Cory Booker, a product of the suburbs, is coming to ruin the suburbs, according to Trump

Lately, Trump has singled out one person as the mastermind of this Biden plot to degrade what Trump seems to envision as mostly white, middle- and upper-middle-class enclaves: Sen. Cory Booker, the New Jersey Democrat and former presidential candidate, who is Black.

The president said Monday on Fox News that Biden is going to have Booker oversee a program that will bring more low-income people of color into suburban neighborhoods.

So you have this beautiful community in the suburbs, including women, right? Women. They want security. I ended where they build a low-income housing project right in the middle of your neighborhood. I ended it. If Biden gets in, he already said it’s going to go at a much higher rate than ever before. And you know who’s going to be in charge of it? Cory Booker. That’s going to be nice. Okay?

Trump also said that Booker was the agent who will change suburbia as we know it on Twitter last month, as he was warning of the coming threat to the lifestyle of “suburban housewives.”

The connection being made here appears to stem from Biden’s stated support of legislation similar to a bill Booker co-sponsored in 2019 that would fund grants to develop a zoning strategy that would allow for mixed-income housing. Booker, a former mayor of Newark, also made affordable housing part of his pitch to voters in the Democratic primary.

Of course, signing a bill that one senator promoted is significantly different than putting that senator “in charge” of implementing a policy, so plenty of people have questioned what else could be behind frequently invoking one of the nation’s most recognizable Black politicians in this attack.

Booker says it’s a racially motivated scare tactic, and he described such tactics as a factor in making Trump so unpopular with so many voters of color. Booker believes that could ultimately cost Trump voters in the suburbs, which are far more diverse than Trump seems to understand.

“I really do think that it’s something as basic as, ‘Let me find a Black person, and I can try to scare people from the suburbs,’ ” Booker said on MSNBC’s “All In” last month. “But it’s very personal to me because of my backstory.”

Booker was raised in suburban New Jersey after his parents integrated a relatively affluent, predominantly White suburb in the hope of providing a better education for their sons. Here’s how Booker described his family’s experience on MSNBC:

In 1969, when I was a baby, my parents tried to move into these amazing New Jersey suburbs. They were turned away from houses because of the color of their skin. And if it wasn’t for activists — many of them White — in that community, they would send White couples out to pose as my parents after my parents were turned away to see if houses were still for sale.
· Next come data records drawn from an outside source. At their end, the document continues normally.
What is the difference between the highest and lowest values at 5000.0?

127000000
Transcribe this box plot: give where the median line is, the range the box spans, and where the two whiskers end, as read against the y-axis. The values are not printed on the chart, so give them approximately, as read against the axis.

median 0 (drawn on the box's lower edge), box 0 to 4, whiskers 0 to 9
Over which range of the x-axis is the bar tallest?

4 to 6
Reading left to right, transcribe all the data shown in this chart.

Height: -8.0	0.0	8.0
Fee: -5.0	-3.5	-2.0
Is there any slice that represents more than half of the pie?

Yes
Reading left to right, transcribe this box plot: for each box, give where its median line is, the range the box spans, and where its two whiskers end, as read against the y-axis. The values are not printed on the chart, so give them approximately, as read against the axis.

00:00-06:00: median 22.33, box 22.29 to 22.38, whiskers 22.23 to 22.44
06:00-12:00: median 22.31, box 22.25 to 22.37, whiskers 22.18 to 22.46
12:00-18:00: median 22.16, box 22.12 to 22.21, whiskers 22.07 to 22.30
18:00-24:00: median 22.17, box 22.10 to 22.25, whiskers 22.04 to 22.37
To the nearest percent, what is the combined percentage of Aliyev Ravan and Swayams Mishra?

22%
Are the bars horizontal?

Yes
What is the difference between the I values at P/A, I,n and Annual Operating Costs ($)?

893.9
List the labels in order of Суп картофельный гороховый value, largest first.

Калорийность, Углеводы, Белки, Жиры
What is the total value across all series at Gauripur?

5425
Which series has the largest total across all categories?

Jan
Booker eventually enrolled in some of the best public schools in the state, where he was an honor student and star athlete before heading off to Stanford University. Booker eventually became mayor of Newark, where he made housing such a focus of his tenure that he made headlines for moving into public housing.

Booker said he is not surprised to see Trump adopt a racist housing philosophy, given that the president was previously sued by the federal government for trying to keep Black people out of his own properties.

“Remember, he had a major federal lawsuit against him for that kind of systemic discrimination,” Booker said. “So for him to try to whip up this boogeyman that people like me are scary to try to prey upon bigotry and fear … I’m sorry, this is a very old trope that was used by generations past, and it’s just not going to work in today’s America.”

Trump has consistently pushed back on efforts to make housing more accessible. In July, the Trump administration announced plans to revoke housing regulations that the Obama administration developed to end racial disparities in the suburbs, arguing that diversifying suburbia increases crime and lowers home values. Fair housing activists have criticized Trump’s decision to end the 2015 Affirmatively Furthering Fair Housing regulation, arguing that it will keep many low-income Americans and people of color from the suburban lifestyle they desire.

Since the earliest days of the 2016 campaign, playing to the fears of White Americans about a changing country has been a fundamental campaign strategy of the president. Trump won suburban voters during his previous campaign, but is losing them now — and he’s hoping that will change using proven scare tactics.

But by making the argument that the America that so many suburbanites love could be destroyed if Biden wins, Trump seems to be banking on White voters in America’s suburbs being less than enthusiastic about living next to a Black youth who might become the next Cory Booker.